• Consigne de travail a: Relevez toutes les lignes de la liste où figure le mot « abbaye ».
==*==
Macron, nouvelle étape de la déconstruction du politique

non-2017-n-est-pas-1958.jpg

...commémore quand même la fondation de la Ve République :


 

Etrange coïncidence : au moment où l’on célèbre le 60e anniversaire de la Ve République, la “fonction présidentielle” prétendument restaurée par M. Macron continue à s’effilocher comme elle le fait depuis près d'un demi-siècle. La démission-mutinerie de Collomb vient après la démission-scandale de Hulot, la bouffonnerie Benalla et l’étalage d’incompétences du bloc REM [1], sans oublier les comportements bizarres de Macron lui-même. Ces signes de morbidité semblent montrer que le macronisme, prétendue disruption, n’est qu’une étape supplémentaire de l’agonie du politique.
==*==
• Consigne de travail b:
Répondez brièvement à ces questions sur l'extrait ci-dessus :
(i) Selon le titre, de quoi Macron serait-il une nouvelle étape ?
(ii) Quel anniversaire de la Ve République célèbre-t-on ?
(iii) Quelle démission l'extrait qualifie-t-il de « démission-mutinerie » ?
==*==
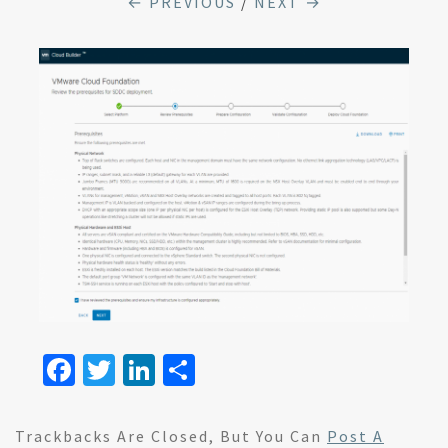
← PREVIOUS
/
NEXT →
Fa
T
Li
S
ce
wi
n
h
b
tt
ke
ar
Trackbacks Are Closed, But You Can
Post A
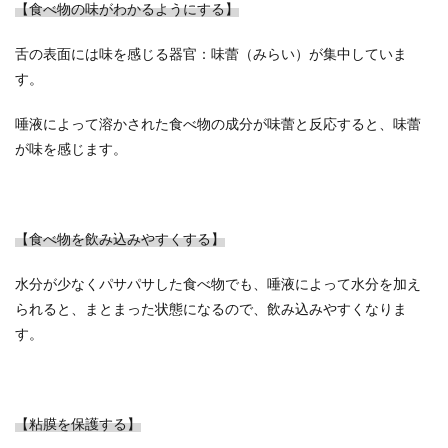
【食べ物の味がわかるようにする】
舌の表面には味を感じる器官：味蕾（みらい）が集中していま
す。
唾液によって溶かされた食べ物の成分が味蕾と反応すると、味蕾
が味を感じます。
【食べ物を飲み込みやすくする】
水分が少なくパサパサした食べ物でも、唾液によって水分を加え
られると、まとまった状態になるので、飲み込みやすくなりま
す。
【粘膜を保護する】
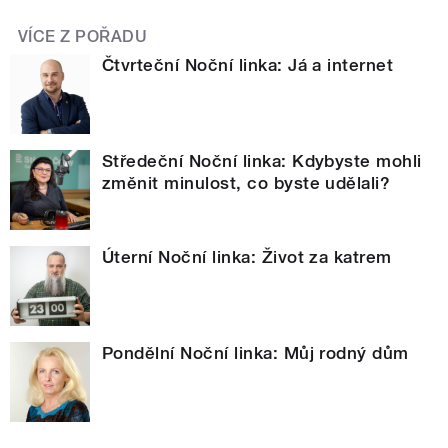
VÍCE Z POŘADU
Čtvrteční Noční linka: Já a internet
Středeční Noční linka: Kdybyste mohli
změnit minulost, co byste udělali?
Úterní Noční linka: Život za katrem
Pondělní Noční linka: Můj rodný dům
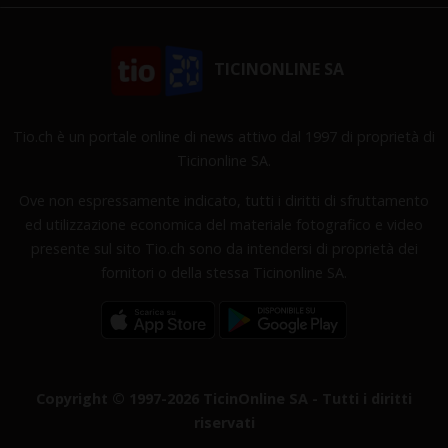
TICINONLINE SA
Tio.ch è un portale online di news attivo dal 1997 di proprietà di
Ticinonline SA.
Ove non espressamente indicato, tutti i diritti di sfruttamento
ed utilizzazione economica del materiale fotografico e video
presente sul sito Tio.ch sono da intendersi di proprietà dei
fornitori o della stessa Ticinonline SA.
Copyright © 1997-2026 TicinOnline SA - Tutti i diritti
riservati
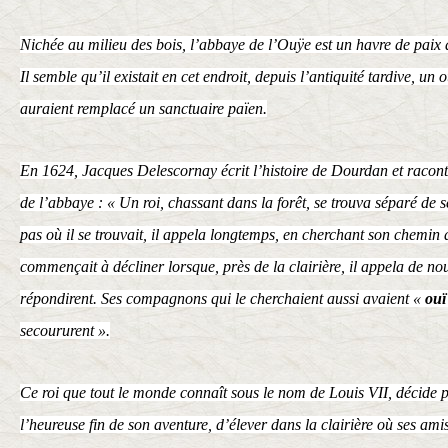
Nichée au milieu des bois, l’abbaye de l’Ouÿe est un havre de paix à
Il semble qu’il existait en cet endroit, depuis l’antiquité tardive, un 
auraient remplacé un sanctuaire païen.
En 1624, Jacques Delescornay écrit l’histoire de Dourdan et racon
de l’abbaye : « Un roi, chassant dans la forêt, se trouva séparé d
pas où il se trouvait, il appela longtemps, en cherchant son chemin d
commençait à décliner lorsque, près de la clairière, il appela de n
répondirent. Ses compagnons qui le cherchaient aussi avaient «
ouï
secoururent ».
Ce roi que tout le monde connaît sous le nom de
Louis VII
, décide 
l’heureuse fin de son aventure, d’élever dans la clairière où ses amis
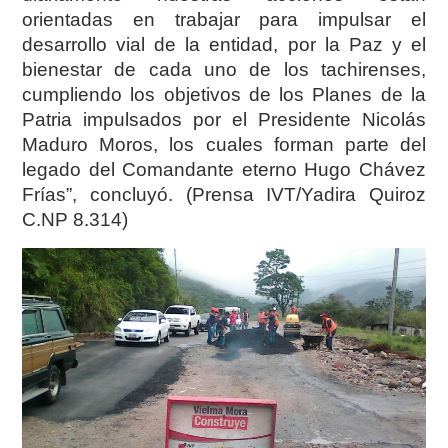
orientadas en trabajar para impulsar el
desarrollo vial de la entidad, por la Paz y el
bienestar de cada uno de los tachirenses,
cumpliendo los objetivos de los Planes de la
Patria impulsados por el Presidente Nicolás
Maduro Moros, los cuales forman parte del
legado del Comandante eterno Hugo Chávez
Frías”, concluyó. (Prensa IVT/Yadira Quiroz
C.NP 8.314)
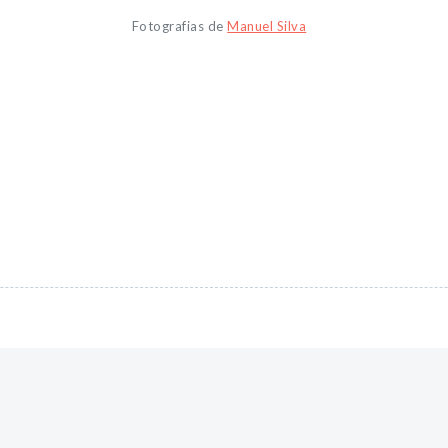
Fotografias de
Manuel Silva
==*==
• Réponse a:
Nichée au milieu des bois, l’abbaye de l’Ouÿe est un havre de paix à
de l’abbaye : « Un roi, chassant dans la forêt, se trouva séparé d

• Réponse b:
(i) De la déconstruction du politique.
(ii) Le 60e anniversaire.
(iii) Celle de Collomb.